BALTIMORE -- After an error ruined Andy Pettitte's bid for perfection, the left-hander's effort to console his dejected teammate was absolutely flawless.
Pettitte (12-6) was poised to finish the seventh without allowing a baserunner, but former Oriole Jerry Hairston Jr. let a two-out grounder by Adam Jones slip through his legs for an error. Hairston was playing in place of Alex Rodriguez, who was given the night off.
Nick Markakis followed with an opposite-field single inside the third-base line, drawing further groans from a crowd of 25,063 filled with Yankees fans.
Hairston felt terrible, but Pettitte eased his pain by giving him a hug in the clubhouse.
"He was kind of funny," Hairston said. "He was like, 'You took the pressure off me.' He goes, 'If I haven't thrown a no-hitter by now, then I'm not going to do it.' He was probably the best. He said he didn't want to throw nine innings anyway. That's what type of attitude he has."
Major leaguers long ago found out what kind of pitcher Pettitte is, and his performance against the Orioles showed that he's still got plenty of talent.
"After the fifth inning, I kind of started thinking about it a little bit. It was cool," Pettitte said. "You can't not with the fans; it seemed almost like we were at home, the fans were getting into it so much.
"It's neat for me to be able to do something like that this late in my career. There's not a whole lot that gets me excited, and I didn't get too, too excited about it yet, because I had a whole lot of outs to get. But it was fun."
After Melvin Mora led off the eighth with a home run, Pettitte completed his masterful effort by getting three straight outs.
The 37-year-old Pettitte took his dominance of the Orioles to a new level with a vintage pitching gem that enabled him to move into sole possession of third place on the Yankees career wins list. He broke a tie with Lefty Gomez with his 190th victory with New York, a number bested by only Hall of Famers Whitey Ford (236) and Red Ruffing (231).
Pettitte allowed one run and two hits, struck out eight and walked none to improve to 4-0 in his last seven starts. He's 26-6 lifetime against the Orioles, including 16-4 in Baltimore.
"I think that's the best I've seen Pettitte since I've been up here," said Markakis, in his fourth season with the Orioles. "He was just mixing up his pitches, going in and out, just putting it where he wanted it. I think his ball-to-strike ratio speaks for itself. He was on tonight and he was tough."

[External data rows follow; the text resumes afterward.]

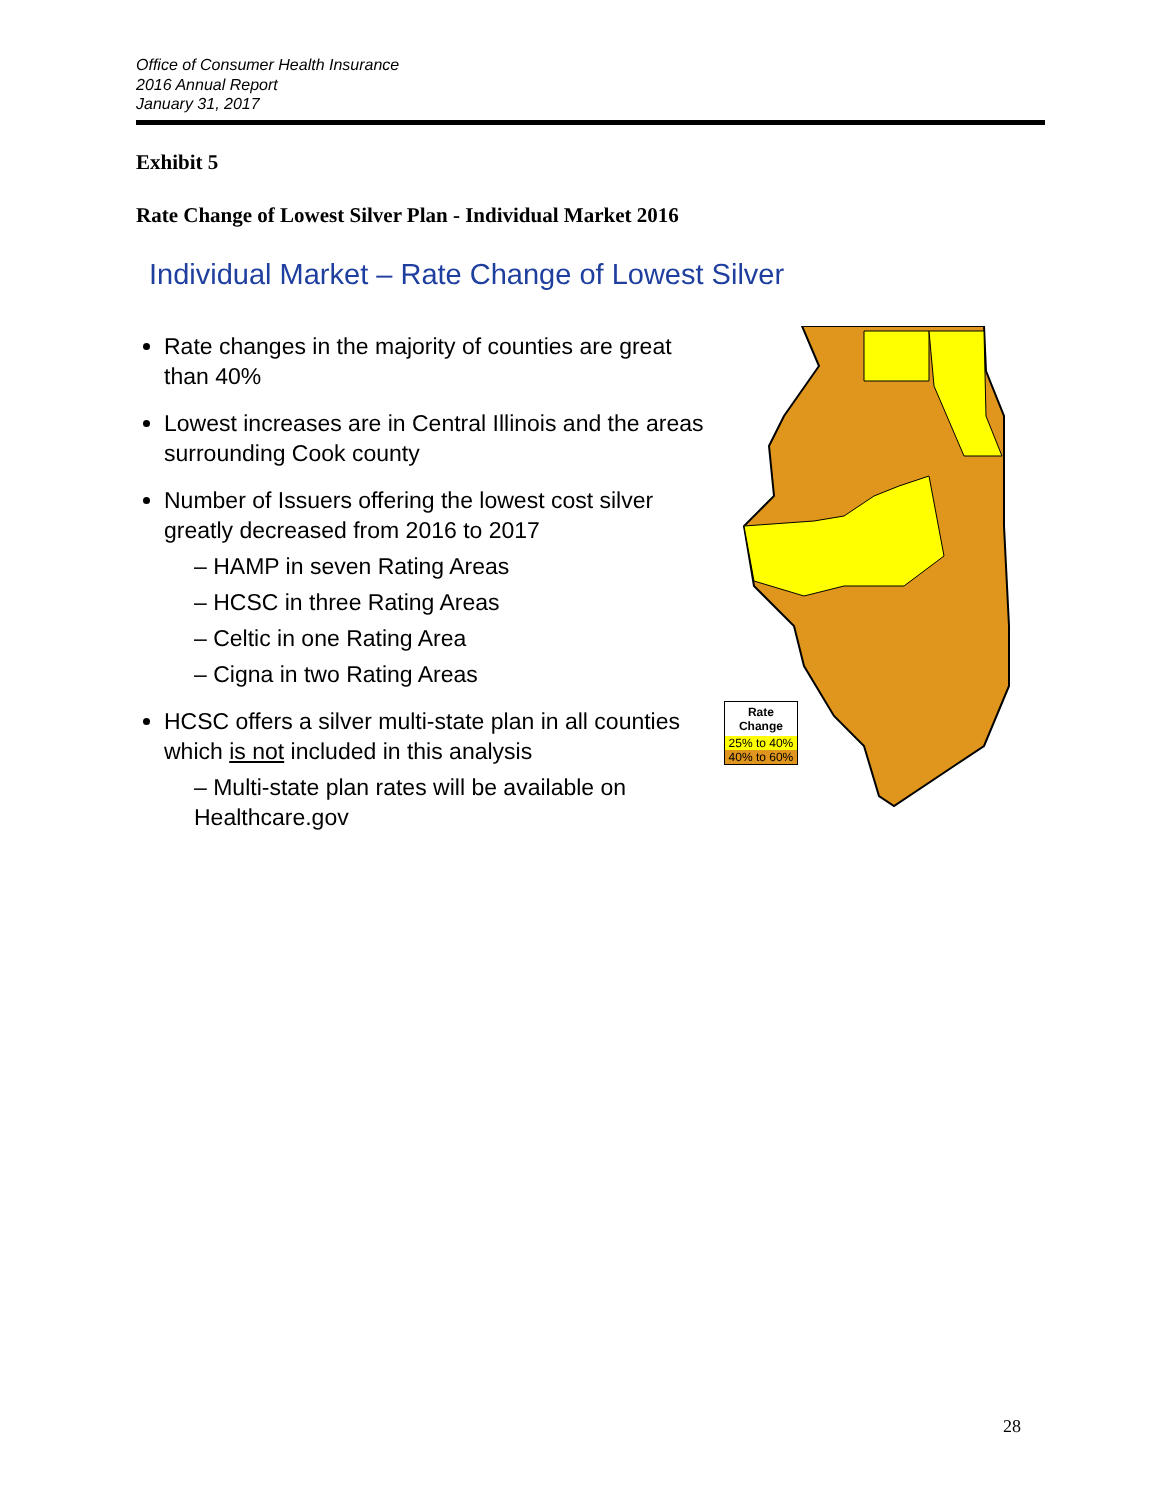Office of Consumer Health Insurance
2016 Annual Report
January 31, 2017
Exhibit 5
Rate Change of Lowest Silver Plan - Individual Market 2016
Individual Market – Rate Change of Lowest Silver
Rate changes in the majority of counties are great than 40%
Lowest increases are in Central Illinois and the areas surrounding Cook county
Number of Issuers offering the lowest cost silver greatly decreased from 2016 to 2017
– HAMP in seven Rating Areas
– HCSC in three Rating Areas
– Celtic in one Rating Area
– Cigna in two Rating Areas
HCSC offers a silver multi-state plan in all counties which is not included in this analysis
– Multi-state plan rates will be available on Healthcare.gov
Rate
Change
25% to 40%
40% to 60%
28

Pettitte threw 104 pitches, 73 for strikes. It was the first time he went eight innings since July 20, 2008.
After retiring his first 15 batters, Pettitte began thinking he just might pull off the perfecto.
"I went out there feeling like I've had such good stuff before and gone a few innings, two or three. ... It never comes about, ever," he said. "Like I said, after the fifth inning I really felt good, and I was throwing everything for strikes, putting it right where I wanted to. So it's like, hey, it could happen."

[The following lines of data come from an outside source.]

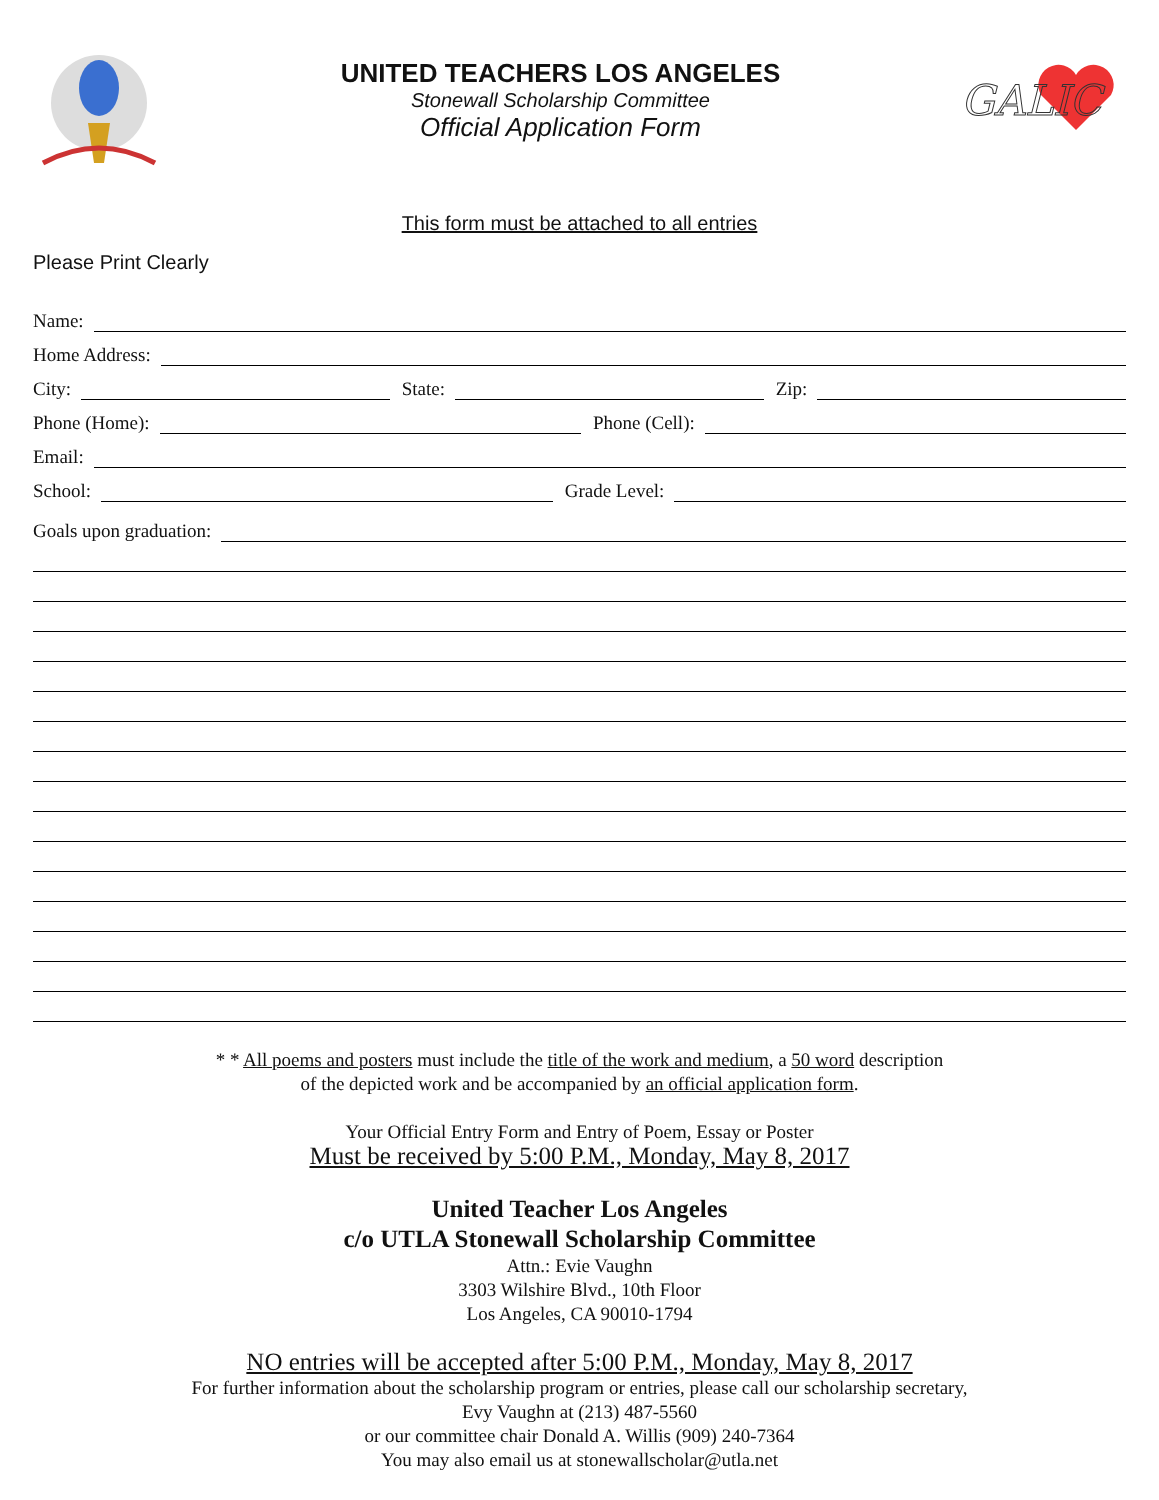UNITED TEACHERS LOS ANGELES
Stonewall Scholarship Committee
Official Application Form
GALIC
This form must be attached to all entries
Please Print Clearly
Name:
Home Address:
City:
State:
Zip:
Phone (Home):
Phone (Cell):
Email:
School:
Grade Level:
Goals upon graduation:
* * All poems and posters must include the title of the work and medium, a 50 word description
of the depicted work and be accompanied by an official application form.
Your Official Entry Form and Entry of Poem, Essay or Poster
Must be received by 5:00 P.M., Monday, May 8, 2017
United Teacher Los Angeles
c/o UTLA Stonewall Scholarship Committee
Attn.: Evie Vaughn
3303 Wilshire Blvd., 10th Floor
Los Angeles, CA 90010-1794
NO entries will be accepted after 5:00 P.M., Monday, May 8, 2017
For further information about the scholarship program or entries, please call our scholarship secretary,
Evy Vaughn at (213) 487-5560
or our committee chair Donald A. Willis (909) 240-7364
You may also email us at stonewallscholar@utla.net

Then, after Hairston botched the grounder, he sheepishly returned the ball to Pettitte.
"I didn't look at him. Nobody feels worse than I do. It's kind of tough to swallow," Hairston said. "It's unfortunate. I really wanted him to do it. All of us did. It's just a shame. But what can you do? I just missed it."
The only thing resembling a close call against Pettitte over the first six innings came when Matt Wieters topped a slow grounder to third with one out in the sixth. Hairston picked up the ball barehanded, and his off-balance throw got Wieters by a step.
Nick Swisher homered and had three hits for the AL East-leading Yankees, who have won four straight and 21 of 27. New York is 10-3 against the Orioles this season.
Baltimore starter Jeremy Guthrie (9-13) allowed two runs and four hits in six innings. The right-hander was good, but on this night he needed to be near perfect to outpitch Pettitte.
Guthrie matched Pettitte for two innings, retiring the first six batters before Swisher led off the third with his 22nd homer and fourth against Baltimore. Melky Cabrera followed with a one-out double but did not advance.
New York used successive doubles by Robinson Cano and Swisher to make it 2-0 in the fourth.
The Yankees pulled away with a three-run eighth that featured an RBI single by Johnny Damon and a two-run double by Cano.
- The Yankees announced ticket prices for potential postseason home games. They range from $5 to $425, and some seats will cost less than they did during the regular season. Season-ticket holders will get the first chance to buy postseason tickets. The date for any public sale hasn't been determined yet.
- Orioles rookie Nolan Reimold's career-high run of reaching base in 17 straight games ended.